Оно стояло в дальнем конце Сиона: по форме и размеру оно напоминало лошадь, но необыкновенной белизны и с одним-единственным рогом посреди лба. Конечно, он сразу узнал знаменитого мифического зверя поэм и картин: в прибежище верующих стоял Священный Единорог. Дивное существо грациозно и вместе с тем торжественно двигалось вдоль прохода, потряхивая благородной головой. Каким-то образом его движение переносило Ричардсона на миллионы миль по его Пути. Сияющий витой рог вобрал весь свет в Сионе и метнул обратно дугой ослепительной чистоты. Когда она погасла, Ричардсон с удивлением увидел, что люди по-прежнему сидят, внимая службе, священник подносит Хлеб причастия, а единорог мягко кивает головой каждому причащаемому. Но стоило Ричардсону напрячь зрение, как образ единорога померк. Только теперь Ричардсон осознал чувство скорости, буквально пронизывающее его существо. Он не стал восхищаться единорогом, он сам теперь был единорогом. Он, и те, что внутри, и другие — кто, когда и где, он не знал, но другие — огромная толпа, сосчитать которую не мог бы ни один человек — все они быстро двигались, спешили к концу. И опять сияющий рог отразил земные огни вокруг, и в этом отражении Ричардсон узнал себя, летящего к своей судьбе. Таким медленным казался Путь, так быстро, через зоны и галактики, шел Ангел человеческого сознания. Стремительное неукротимое движение не мешало Идее неподвижно застывать, словно в задумчивости, возле каждого молящегося. И каждый видел его, но решал про себя, что о чудесном видении не стоит говорить. Чистый и высокий огонь горел в каждой душе, Сион сиял в Сионе, и время торопилось к концу. Регент затянул гимн, голоса подхватили его, великая Идея с рогом во лбу опять двинулась по залу, и когда Ричардсон тоже бессознательно двинулся вперед, его схватили за руку.
Он с удивлением повернулся. Позади, яростно тараща налитые кровью глаза, стоял Фостер. Несколько мгновений они смотрели друг на друга. Затем, ни с того ни с сего, Ричардсон фыркнул от смеха, а Фостер зарычал от злости и попытался потащить его куда-то. Ричардсон отступил на пару шагов и опять заглянул внутрь церкви. Но в этот раз он не увидел ничего необычного; впору было усомниться: а видел ли он то, что видел, только глубоко внутри по-прежнему жило ощущение стремительности. Колебания и медлительность, столь свойственные и столь мешавшие Ричардсону в жизни, исчезли; он смотрел на Фостера издалека, с высокогорного плато из леса единорога смотрел на равнину льва.
Фостер сказал:
— Он здесь.
— Он всегда здесь, — спокойно ответил Ричардсон, — но нам придется долго идти, чтобы найти его.

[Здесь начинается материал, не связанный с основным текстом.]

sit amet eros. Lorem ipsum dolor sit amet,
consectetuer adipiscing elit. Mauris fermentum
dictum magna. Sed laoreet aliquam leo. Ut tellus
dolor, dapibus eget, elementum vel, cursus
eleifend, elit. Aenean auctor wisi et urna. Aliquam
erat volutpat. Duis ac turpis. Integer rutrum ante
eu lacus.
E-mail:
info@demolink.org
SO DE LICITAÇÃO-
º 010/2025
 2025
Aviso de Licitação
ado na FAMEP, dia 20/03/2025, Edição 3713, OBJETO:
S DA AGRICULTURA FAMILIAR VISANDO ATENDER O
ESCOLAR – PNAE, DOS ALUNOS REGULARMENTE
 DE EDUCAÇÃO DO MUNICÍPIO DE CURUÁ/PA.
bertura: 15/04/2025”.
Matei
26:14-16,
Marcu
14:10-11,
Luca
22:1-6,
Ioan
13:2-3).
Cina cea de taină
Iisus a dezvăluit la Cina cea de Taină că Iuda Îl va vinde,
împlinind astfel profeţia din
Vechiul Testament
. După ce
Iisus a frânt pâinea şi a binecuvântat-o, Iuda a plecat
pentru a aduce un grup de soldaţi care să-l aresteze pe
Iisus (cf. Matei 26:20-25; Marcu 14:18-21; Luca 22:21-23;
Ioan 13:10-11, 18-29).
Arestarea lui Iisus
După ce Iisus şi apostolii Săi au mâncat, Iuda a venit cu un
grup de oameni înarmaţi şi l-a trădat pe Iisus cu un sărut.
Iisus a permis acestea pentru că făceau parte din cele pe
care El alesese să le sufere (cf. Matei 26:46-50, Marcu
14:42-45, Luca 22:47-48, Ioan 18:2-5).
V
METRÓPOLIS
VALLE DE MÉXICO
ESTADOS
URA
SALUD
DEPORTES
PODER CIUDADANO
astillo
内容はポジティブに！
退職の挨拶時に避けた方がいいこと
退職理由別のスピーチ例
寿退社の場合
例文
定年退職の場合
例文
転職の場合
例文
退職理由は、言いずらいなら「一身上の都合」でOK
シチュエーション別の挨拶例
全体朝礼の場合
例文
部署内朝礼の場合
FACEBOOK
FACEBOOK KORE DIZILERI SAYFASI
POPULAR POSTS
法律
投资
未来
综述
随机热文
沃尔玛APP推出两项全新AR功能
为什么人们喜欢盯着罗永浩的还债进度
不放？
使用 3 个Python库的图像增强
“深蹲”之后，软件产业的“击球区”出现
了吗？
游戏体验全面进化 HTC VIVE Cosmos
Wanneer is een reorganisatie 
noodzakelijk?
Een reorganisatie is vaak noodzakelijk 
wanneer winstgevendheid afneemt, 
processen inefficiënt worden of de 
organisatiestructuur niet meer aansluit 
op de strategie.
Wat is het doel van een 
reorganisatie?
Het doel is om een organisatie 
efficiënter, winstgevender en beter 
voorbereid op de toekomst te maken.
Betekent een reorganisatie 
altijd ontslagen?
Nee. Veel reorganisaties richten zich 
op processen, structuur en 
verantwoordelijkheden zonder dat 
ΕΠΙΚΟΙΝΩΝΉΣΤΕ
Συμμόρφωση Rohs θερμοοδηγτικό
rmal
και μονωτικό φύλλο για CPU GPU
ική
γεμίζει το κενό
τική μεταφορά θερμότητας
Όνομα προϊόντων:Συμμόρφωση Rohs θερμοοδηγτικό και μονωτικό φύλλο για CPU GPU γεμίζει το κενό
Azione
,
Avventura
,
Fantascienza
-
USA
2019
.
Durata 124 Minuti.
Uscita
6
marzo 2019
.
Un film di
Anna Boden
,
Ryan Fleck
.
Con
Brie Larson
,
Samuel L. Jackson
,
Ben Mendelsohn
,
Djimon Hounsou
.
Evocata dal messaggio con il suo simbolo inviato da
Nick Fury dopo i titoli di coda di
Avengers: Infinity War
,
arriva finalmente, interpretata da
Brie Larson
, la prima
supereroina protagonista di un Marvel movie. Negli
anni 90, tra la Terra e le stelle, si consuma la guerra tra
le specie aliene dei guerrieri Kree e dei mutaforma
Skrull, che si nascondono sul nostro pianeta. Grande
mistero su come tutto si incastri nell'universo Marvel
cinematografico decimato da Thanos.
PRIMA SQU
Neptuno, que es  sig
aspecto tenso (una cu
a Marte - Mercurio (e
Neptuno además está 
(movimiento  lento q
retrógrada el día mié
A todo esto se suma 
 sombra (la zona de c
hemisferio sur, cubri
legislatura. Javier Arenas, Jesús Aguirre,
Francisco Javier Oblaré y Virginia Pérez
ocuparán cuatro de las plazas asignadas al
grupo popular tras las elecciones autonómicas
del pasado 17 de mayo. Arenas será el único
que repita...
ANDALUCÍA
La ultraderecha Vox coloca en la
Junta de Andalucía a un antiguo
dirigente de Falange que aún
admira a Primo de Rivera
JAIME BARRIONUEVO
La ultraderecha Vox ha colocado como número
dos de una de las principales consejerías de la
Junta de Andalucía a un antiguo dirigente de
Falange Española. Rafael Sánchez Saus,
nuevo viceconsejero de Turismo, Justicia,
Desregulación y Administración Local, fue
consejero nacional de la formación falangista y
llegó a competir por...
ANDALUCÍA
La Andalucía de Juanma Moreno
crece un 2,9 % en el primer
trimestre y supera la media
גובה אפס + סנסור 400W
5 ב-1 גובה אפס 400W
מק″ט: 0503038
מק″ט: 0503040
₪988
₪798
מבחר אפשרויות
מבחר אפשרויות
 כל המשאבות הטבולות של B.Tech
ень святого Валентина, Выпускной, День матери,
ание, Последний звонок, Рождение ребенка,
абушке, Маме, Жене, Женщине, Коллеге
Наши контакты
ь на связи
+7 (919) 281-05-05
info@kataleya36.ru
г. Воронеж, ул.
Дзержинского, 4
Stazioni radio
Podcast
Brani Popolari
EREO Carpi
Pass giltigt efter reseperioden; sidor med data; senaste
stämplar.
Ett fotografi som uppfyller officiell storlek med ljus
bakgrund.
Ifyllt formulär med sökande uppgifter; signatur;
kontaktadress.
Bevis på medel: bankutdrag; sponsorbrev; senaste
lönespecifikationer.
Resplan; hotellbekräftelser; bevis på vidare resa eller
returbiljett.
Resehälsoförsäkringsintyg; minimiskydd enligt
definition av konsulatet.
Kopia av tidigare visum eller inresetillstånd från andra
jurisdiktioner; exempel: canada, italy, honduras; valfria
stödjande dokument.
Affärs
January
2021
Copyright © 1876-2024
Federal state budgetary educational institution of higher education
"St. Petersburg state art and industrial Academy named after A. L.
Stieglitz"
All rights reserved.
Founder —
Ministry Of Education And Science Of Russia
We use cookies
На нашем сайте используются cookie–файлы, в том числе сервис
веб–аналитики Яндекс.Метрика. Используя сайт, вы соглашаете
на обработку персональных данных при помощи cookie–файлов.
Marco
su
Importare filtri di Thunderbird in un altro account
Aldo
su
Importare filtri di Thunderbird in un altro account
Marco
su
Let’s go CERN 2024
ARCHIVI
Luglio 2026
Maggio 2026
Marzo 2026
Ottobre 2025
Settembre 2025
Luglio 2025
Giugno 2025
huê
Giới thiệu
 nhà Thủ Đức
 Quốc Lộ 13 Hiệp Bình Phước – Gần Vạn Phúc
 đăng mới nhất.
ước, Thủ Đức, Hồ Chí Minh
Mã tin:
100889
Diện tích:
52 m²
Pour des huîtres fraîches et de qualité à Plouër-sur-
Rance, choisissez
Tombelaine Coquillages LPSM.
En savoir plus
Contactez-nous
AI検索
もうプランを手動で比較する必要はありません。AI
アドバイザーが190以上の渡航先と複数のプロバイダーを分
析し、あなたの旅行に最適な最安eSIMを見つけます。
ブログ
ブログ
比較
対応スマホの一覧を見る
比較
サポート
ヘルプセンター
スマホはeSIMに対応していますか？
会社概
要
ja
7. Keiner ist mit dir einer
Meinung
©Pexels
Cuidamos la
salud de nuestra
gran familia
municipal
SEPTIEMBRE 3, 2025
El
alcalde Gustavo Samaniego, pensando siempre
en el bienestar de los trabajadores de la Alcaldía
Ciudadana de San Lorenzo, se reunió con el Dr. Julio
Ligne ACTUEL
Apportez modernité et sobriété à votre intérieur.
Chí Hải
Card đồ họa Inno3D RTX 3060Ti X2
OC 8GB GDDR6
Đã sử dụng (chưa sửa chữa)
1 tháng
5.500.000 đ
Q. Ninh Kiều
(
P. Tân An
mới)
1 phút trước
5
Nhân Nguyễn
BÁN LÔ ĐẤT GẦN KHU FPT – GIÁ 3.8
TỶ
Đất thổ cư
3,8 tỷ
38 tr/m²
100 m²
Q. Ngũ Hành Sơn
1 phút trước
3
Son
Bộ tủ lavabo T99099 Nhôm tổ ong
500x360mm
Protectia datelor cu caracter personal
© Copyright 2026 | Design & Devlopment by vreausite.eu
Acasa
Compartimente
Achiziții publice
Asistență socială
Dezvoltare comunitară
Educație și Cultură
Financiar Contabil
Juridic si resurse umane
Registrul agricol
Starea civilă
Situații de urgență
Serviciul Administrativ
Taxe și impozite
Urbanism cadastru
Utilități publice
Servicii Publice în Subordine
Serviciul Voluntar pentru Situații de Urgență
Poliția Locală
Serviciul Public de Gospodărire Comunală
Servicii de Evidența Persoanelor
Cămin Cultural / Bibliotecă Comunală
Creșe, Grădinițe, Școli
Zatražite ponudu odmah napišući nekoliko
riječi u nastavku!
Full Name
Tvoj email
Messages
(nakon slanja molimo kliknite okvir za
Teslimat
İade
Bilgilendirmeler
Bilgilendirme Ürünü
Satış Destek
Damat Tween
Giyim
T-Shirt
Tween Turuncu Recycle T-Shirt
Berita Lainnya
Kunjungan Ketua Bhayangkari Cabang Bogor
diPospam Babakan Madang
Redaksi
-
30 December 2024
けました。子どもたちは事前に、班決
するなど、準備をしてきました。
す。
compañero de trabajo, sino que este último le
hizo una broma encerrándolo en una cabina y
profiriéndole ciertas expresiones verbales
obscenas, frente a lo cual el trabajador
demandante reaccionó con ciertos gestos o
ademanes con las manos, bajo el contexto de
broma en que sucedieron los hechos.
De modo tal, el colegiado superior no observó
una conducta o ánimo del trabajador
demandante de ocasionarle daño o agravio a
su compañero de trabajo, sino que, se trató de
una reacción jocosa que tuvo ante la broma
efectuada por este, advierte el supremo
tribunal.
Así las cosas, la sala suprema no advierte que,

— В вас есть Сила? — спросил Фостер. Он говорил хрипло и с трудом, голос его сорвался посреди предложения, а последнее слово он едва выдавил.
Ричардсон заметил, что грудь его вздымалась бурными толчками, словно он прибежал издалека. Ричардсон осторожно освободил руку и еще спокойнее произнес:
— Что есть сила для меня или для вас? Ужели это то, к чему мы стремились? Теперь важна скорость, причем нужная скорость.
— Скорости тоже хватает, — глухо ответил Фостер. — Скорость охотиться, сила убивать. Вы за них, или как тот нахал, который думал, что может встать на пути… на пути Льва? — Голос его сорвался на рык, и он судорожно затопотал ногами по тротуару.
Ричардсон насторожился.
— А вы? Вы теперь полностью с ними, как я смотрю?
— Я ищу его, — сказал Фостер, — его и, — он почти рычал, — и… и других. Есть — р-р-р — человек в моей контор-р-ре, — он еле выдавил слово, — которого я ненавижу, я ненавижу его лицо, я его выслежу. Сила обрушится на него. Я найду, найду его.